Social acceptance and laws were generally harsher towards homosexuality in Rome and content regarding this faced similar issues as the film industry. Any direct references were forbidden so things had to be coded or transformed.
This brings us to Ovid and his tale of Iphis and Ianthe.
In order to achieve propriety, this became a tale of transformation where a female-female relationship is “fixed” by becoming a male-female relationship. As in many traditional cultures, families wanted to give birth to a son rather than a daughter. Here are some excerpts of how Iphis was born, regarded, and matched with Ianthe. As we can see, Iphis is marked to be a boy despite being a girl, a choice that sets the course for her whole life.

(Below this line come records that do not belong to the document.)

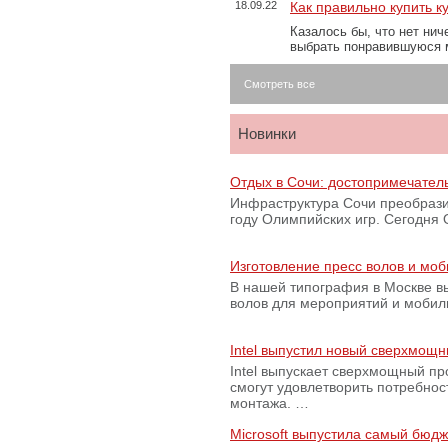
18.09.22
Как правильно купить к
Казалось бы, что нет нич
выбрать понравившуюся 
Смотреть все
Новинки
Отдых в Сочи: достопримечател
Инфраструктура Сочи преобрази
году Олимпийских игр. Сегодня
Изготовление пресс волов и мо
В нашей типография в Москве вы
волов для мероприятий и моби
Intel выпустил новый сверхмощн
Intel выпускает сверхмощный пр
смогут удовлетворить потребно
монтажа. …
Microsoft выпустила самый бюд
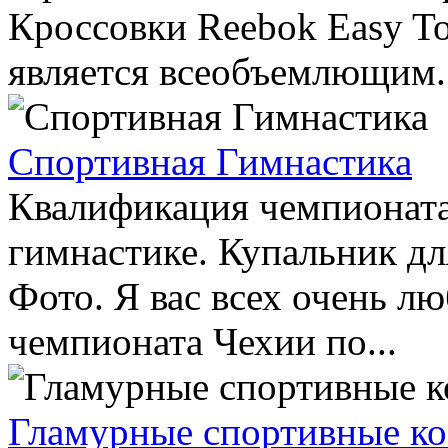
Кроссовки Reebok Easy T
является всеобъемлющим..
Спортивная Гимнастика
Квалификация чемпионата
гимнастике. Купальник дл
Фото. Я вас всех очень л
чемпионата Чехии по...
Гламурные спортивные к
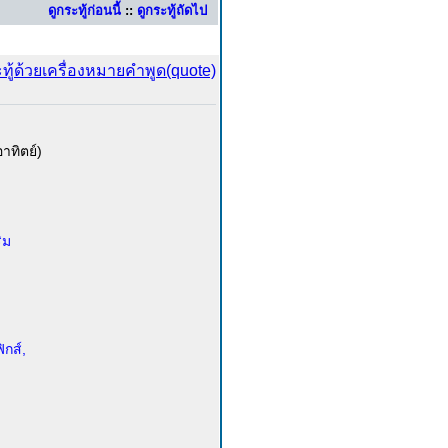
ดูกระทู้ก่อนนี้
::
ดูกระทู้ถัดไป
าทิตย์)
ิม
ิกส์,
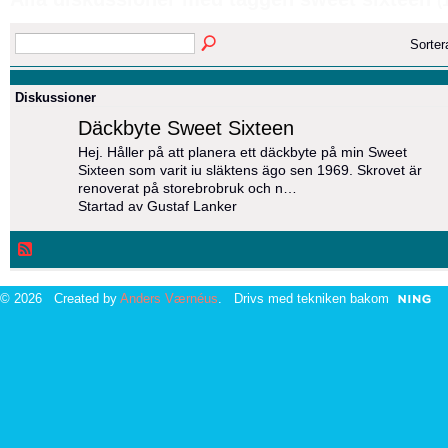
(
Sorte
Diskussioner
Däckbyte Sweet Sixteen
Hej. Håller på att planera ett däckbyte på min Sweet
Sixteen som varit iu släktens ägo sen 1969. Skrovet är
renoverat på storebrobruk och n…
Startad av Gustaf Lanker
© 2026 Created by
Anders Værnéus
. Drivs med tekniken bakom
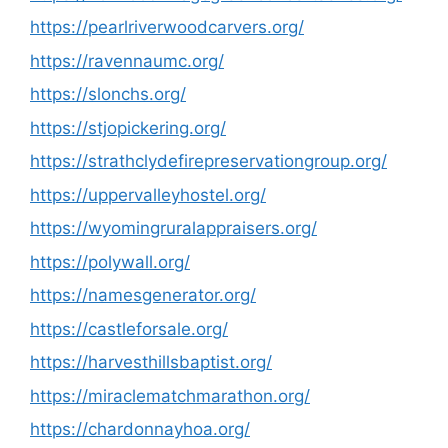
https://pearlriverwoodcarvers.org/
https://ravennaumc.org/
https://slonchs.org/
https://stjopickering.org/
https://strathclydefirepreservationgroup.org/
https://uppervalleyhostel.org/
https://wyomingruralappraisers.org/
https://polywall.org/
https://namesgenerator.org/
https://castleforsale.org/
https://harvesthillsbaptist.org/
https://miraclematchmarathon.org/
https://chardonnayhoa.org/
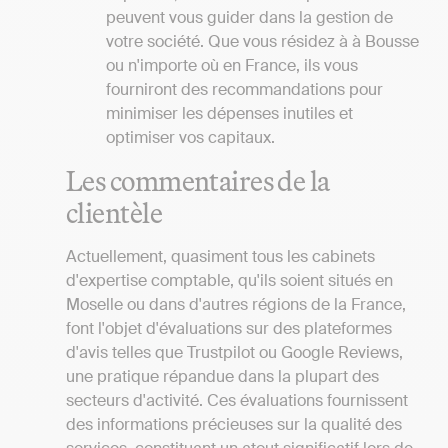
peuvent vous guider dans la gestion de
votre société. Que vous résidez à à Bousse
ou n'importe où en France, ils vous
fourniront des recommandations pour
minimiser les dépenses inutiles et
optimiser vos capitaux.
Les commentaires de la
clientèle
Actuellement, quasiment tous les cabinets
d'expertise comptable, qu'ils soient situés en
Moselle ou dans d'autres régions de la France,
font l'objet d'évaluations sur des plateformes
d'avis telles que Trustpilot ou Google Reviews,
une pratique répandue dans la plupart des
secteurs d'activité. Ces évaluations fournissent
des informations précieuses sur la qualité des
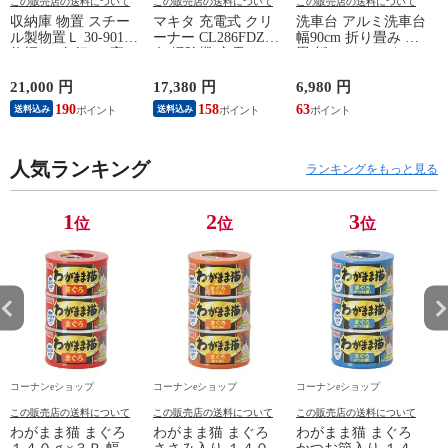
この販売店の送料について
この販売店の送料について
この販売店の送料について
収納庫 物置 スチー
マキタ 充電式 クリ
洗車台 アルミ洗車台
ル製物置Ｌ 30-9016
ーナー CL286FDZW
幅90cm 折り畳み 折
約幅89×奥行47×高さ
白 掃除機 充電クリ
畳 折りたたみ すっ
162cm 組立式 コーナ
ーナー 静かでパワフ
きり収納 踏台 踏み
ンオリジナル
ルな吸引力 18V サイ
台 脚立 作業台 足場
21,000 円
17,380 円
6,980 円
6
LIFELEX 【送料込
クロン一体式 新生活
さびにくい 丈夫 軽
190
158
63
5
送料込み
送料込み
み】スチール製 収納
収納簡単 持ち運び便
量 コーナンオリジナ
庫 おうちの外壁やお
利 【送料込み】
ル
庭に馴染むカラー 移
動棚２枚・カギ付・
人気ランキング
ランキングをもっと見る
Ｌ型金具付２梱包 物
置 園芸用品の収納に
DIY工具の収納に 樹
1
2
3
位
位
位
脂塗装
コーナンeショップ
コーナンeショップ
コーナンeショップ
この販売店の送料について
この販売店の送料について
この販売店の送料について
わがまま猫 まぐろ
わがまま猫 まぐろ
わがまま猫 まぐろ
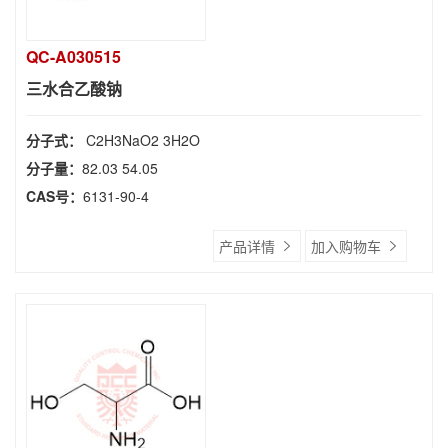
QC-A030515
三水合乙酸钠
分子式：
C2H3NaO2 3H2O
分子量：
82.03 54.05
CAS号：
6131-90-4
产品详情
加入购物车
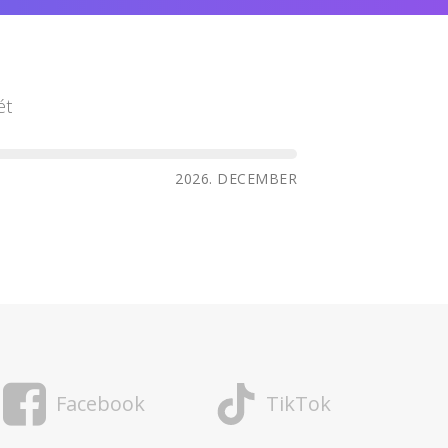
ét
2026. DECEMBER
Facebook
TikTok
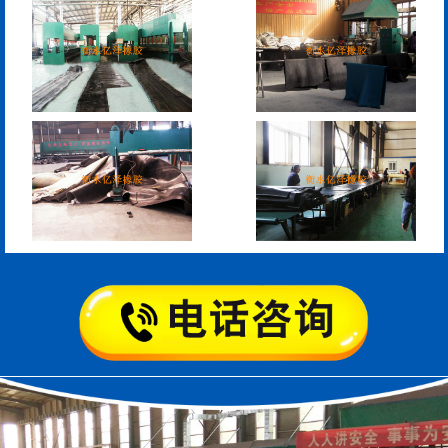
板式橡胶伸缩缝
C型桥梁伸缩缝
200*25米圆形桥梁气囊
390*14米的圆形充气芯
模
空心板内模
桥梁空心板气囊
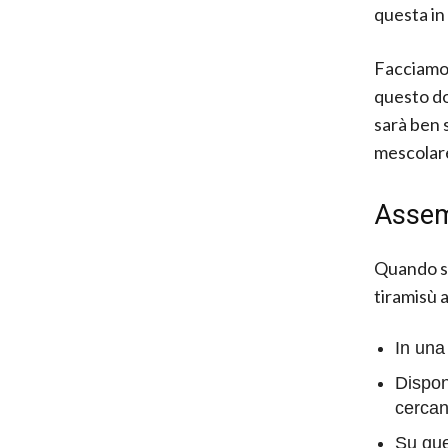
questa in
Facciamo
questo do
sarà ben 
mescolare
Assemb
Quando si
tiramisù a
In una
Dispon
cercan
Su que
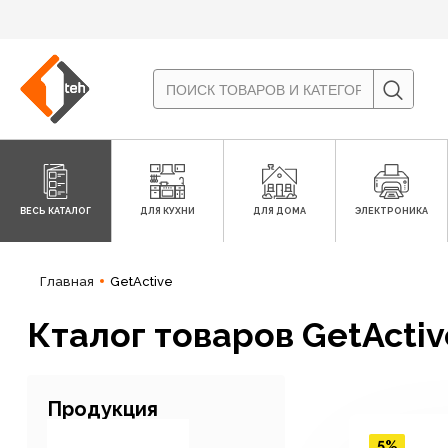
ВЕСЬ КАТАЛОГ
ДЛЯ КУХНИ
ДЛЯ ДОМА
ЭЛЕКТРОНИКА
Главная
GetActive
Кталог товаров GetActiv
Продукция
5%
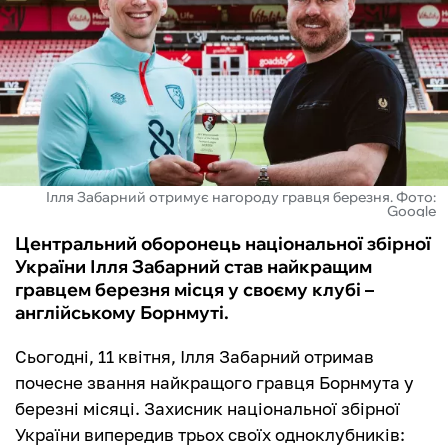
ФУТЗАЛ
ІНШІ
БУКМЕКЕРИ
Ілля Забарний отримує нагороду гравця березня. Фото:
Google
Центральний оборонець національної збірної
України Ілля Забарний став найкращим
гравцем березня місця у своєму клубі –
англійському Борнмуті.
Сьогодні, 11 квітня, Ілля Забарний отримав
почесне звання найкращого гравця Борнмута у
березні місяці. Захисник національної збірної
України випередив трьох своїх одноклубників:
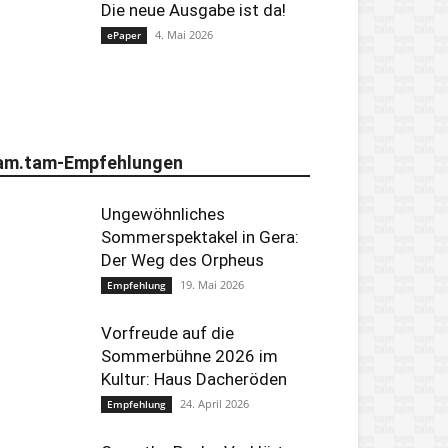
Die neue Ausgabe ist da!
4. Mai 2026
ePaper
am.tam-Empfehlungen
Ungewöhnliches
Sommerspektakel in Gera:
Der Weg des Orpheus
19. Mai 2026
Empfehlung
Vorfreude auf die
Sommerbühne 2026 im
Kultur: Haus Dacheröden
24. April 2026
Empfehlung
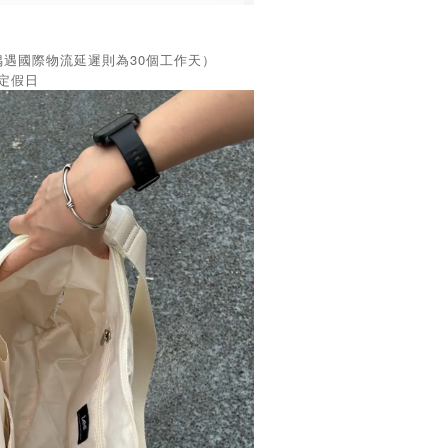
偶遇國際物流延遲則為30個工作天）
國定假日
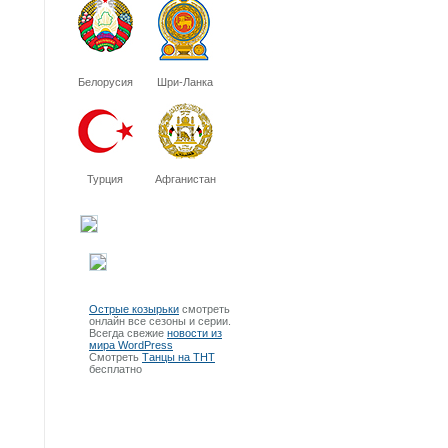
Белорусия
Шри-Ланка
Турция
Афганистан
Острые козырьки
смотреть
онлайн все сезоны и серии.
Всегда свежие
новости из
мира WordPress
Смотреть
Танцы на ТНТ
бесплатно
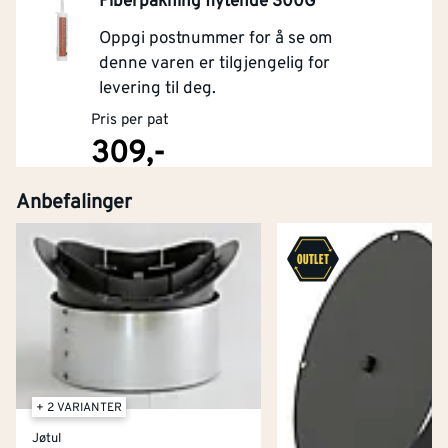
Fiberpakning flytende 300G
Oppgi postnummer for å se om
denne varen er tilgjengelig for
levering til deg.
Pris per pat
309,-
Anbefalinger
Kjøp
+ 2 VARIANTER
Jøtul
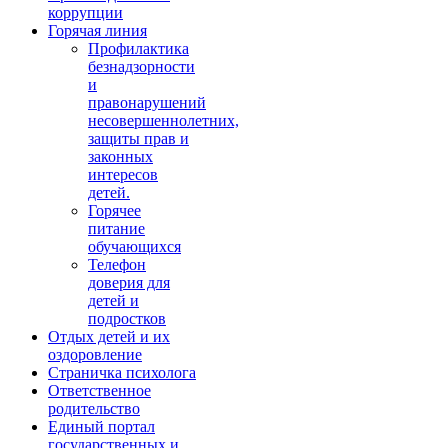
коррупции
Горячая линия
Профилактика
безнадзорности
и
правонарушений
несовершеннолетних,
защиты прав и
законных
интересов
детей.
Горячее
питание
обучающихся
Телефон
доверия для
детей и
подростков
Отдых детей и их
оздоровление
Страничка психолога
Ответственное
родительство
Единый портал
государственных и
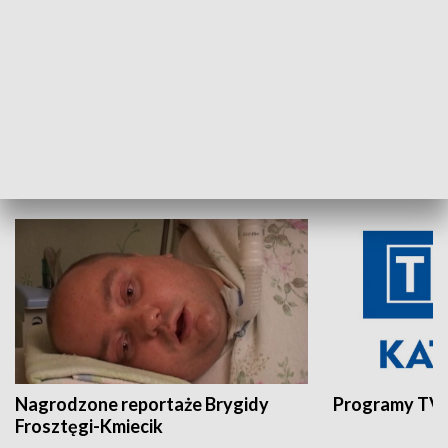
Aktualności sprzed lat
Z historią w tl
INNE
Nagrodzone reportaże Brygidy
Programy TVP
Frosztęgi-Kmiecik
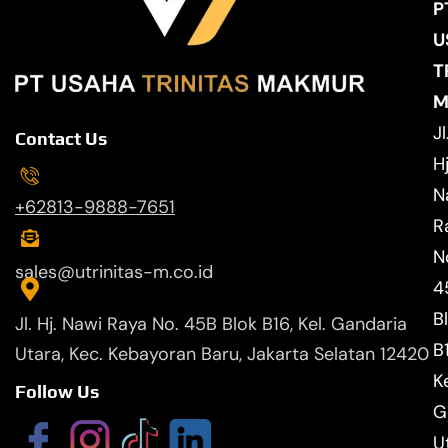
P
U
T
M
Jl
Contact Us
Hj
N
+62813-9888-7651
R
N
sales@utrinitas-m.co.id
4
B
Jl. Hj. Nawi Raya No. 45B Blok B16, Kel. Gandaria
B
Utara, Kec. Kebayoran Baru, Jakarta Selatan 12420
Ke
Follow Us
G
U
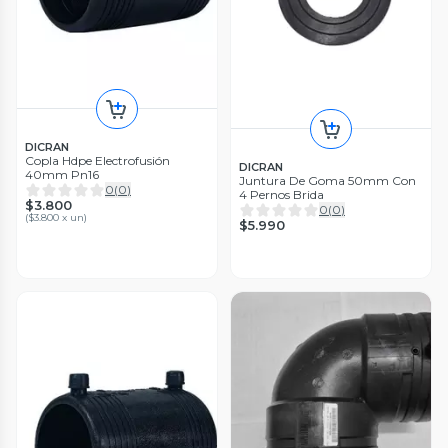
DICRAN
Copla Hdpe Electrofusión
DICRAN
40mm Pn16
Juntura De Goma 50mm Con
0
(
0
)
4 Pernos Brida
$3.800
0
(
0
)
(
$3.800 x un
)
$5.990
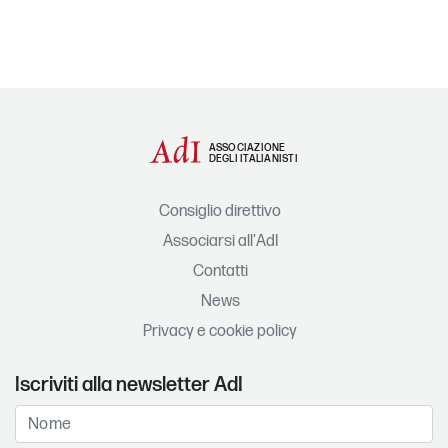
ASSOCIAZIONE
DEGLI ITALIANISTI
Consiglio direttivo
Associarsi all'AdI
Contatti
News
Privacy e cookie policy
Iscriviti alla newsletter AdI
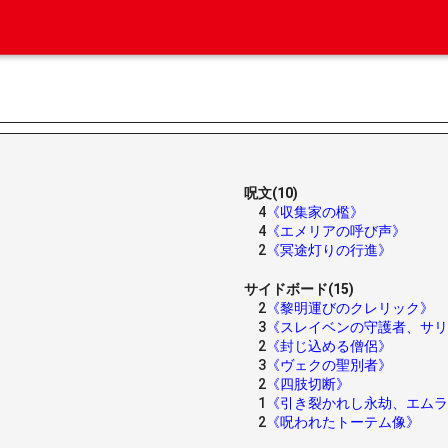
呪文(10)
4
《収集家の檻》
4
《エメリアの呼び声》
2
《冥途灯りの行進》
サイドボード(15)
2
《黎明運びのクレリック》
3
《スレイベンの守護者、サリ
2
《封じ込める僧侶》
3
《ヴェクの聖別者》
2
《四肢切断》
1
《引き裂かれし永劫、エムラ
2
《呪われたトーテム像》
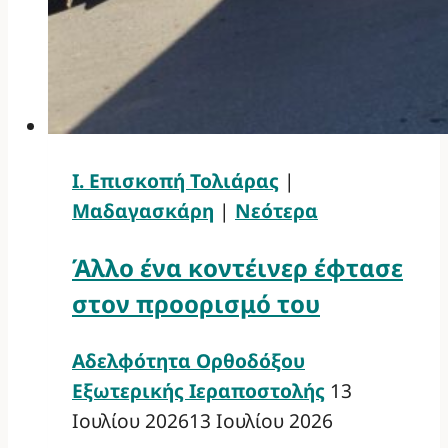
Ι. Επισκοπή Τολιάρας
|
Μαδαγασκάρη
|
Νεότερα
Άλλο ένα κοντέινερ έφτασε
στον προορισμό του
Αδελφότητα Ορθοδόξου
Εξωτερικής Ιεραποστολής
13
Ιουλίου 2026
13 Ιουλίου 2026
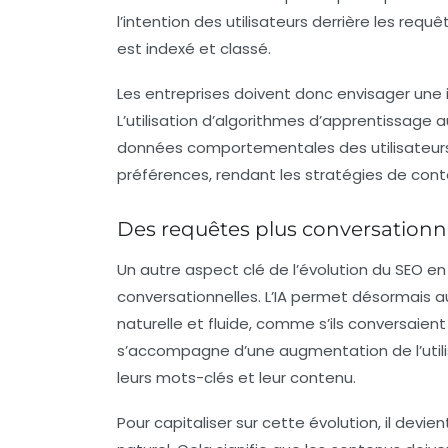
l’intention des utilisateurs derrière les req
est indexé et classé.
Les entreprises doivent donc envisager une i
L’utilisation d’algorithmes d’apprentissag
données comportementales des utilisateurs. C
préférences, rendant les stratégies de cont
Des requêtes plus conversationn
Un autre aspect clé de l’évolution du SEO e
conversationnelles. L’IA permet désormais a
naturelle et fluide, comme s’ils conversaien
s’accompagne d’une augmentation de l’utilisa
leurs mots-clés et leur contenu.
Pour capitaliser sur cette évolution, il devi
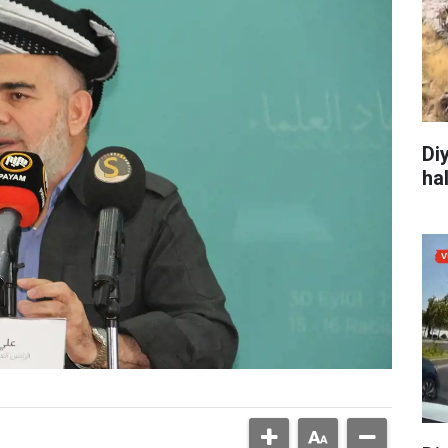
Di
ha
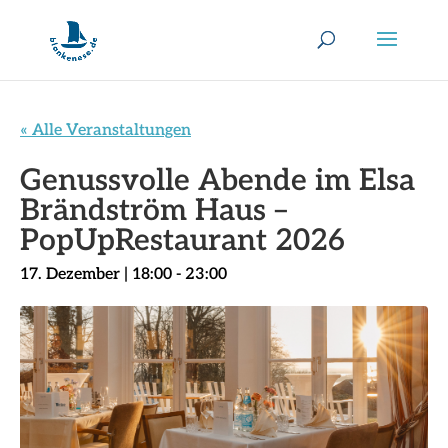
« Alle Veranstaltungen
Genussvolle Abende im Elsa
Brändström Haus –
PopUpRestaurant 2026
17. Dezember | 18:00
-
23:00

When the pains grew, and her burden pushed its own way into the world, and a girl was born, the mother ordered it to be reared, deceitfully, as a boy, without the father realising. She had all that she needed, and no one but the nurse knew of the fraud. The father made good his vows, and gave it the name of the grandfather: he was Iphis. The mother was delighted with the name, since it was appropriate for either gender, and no one was cheated by it. From that moment, the deception, begun with a sacred lie, went undetected. The child was dressed as a boy, and its features would have been beautiful whether they were given to a girl or a boy.
Thirteen years passed by, meanwhile, and then, Iphis, your father betrothed you to golden-haired Ianthe, whose dowry was her beauty, the girl most praised amongst the women of Phaestos, the daughter of Telestes of Dicte. The two were equal in age, and equal in looks… From this beginning, love had touched both their innocent hearts, and wounded them equally, but with unequal expectations. Ianthe anticipated her wedding day, and the promised marriage, believing he, whom she thought to be a man, would
be her man. Iphis loved one whom she despaired of being able to have, and this itself increased her passion, a girl on fire for a girl.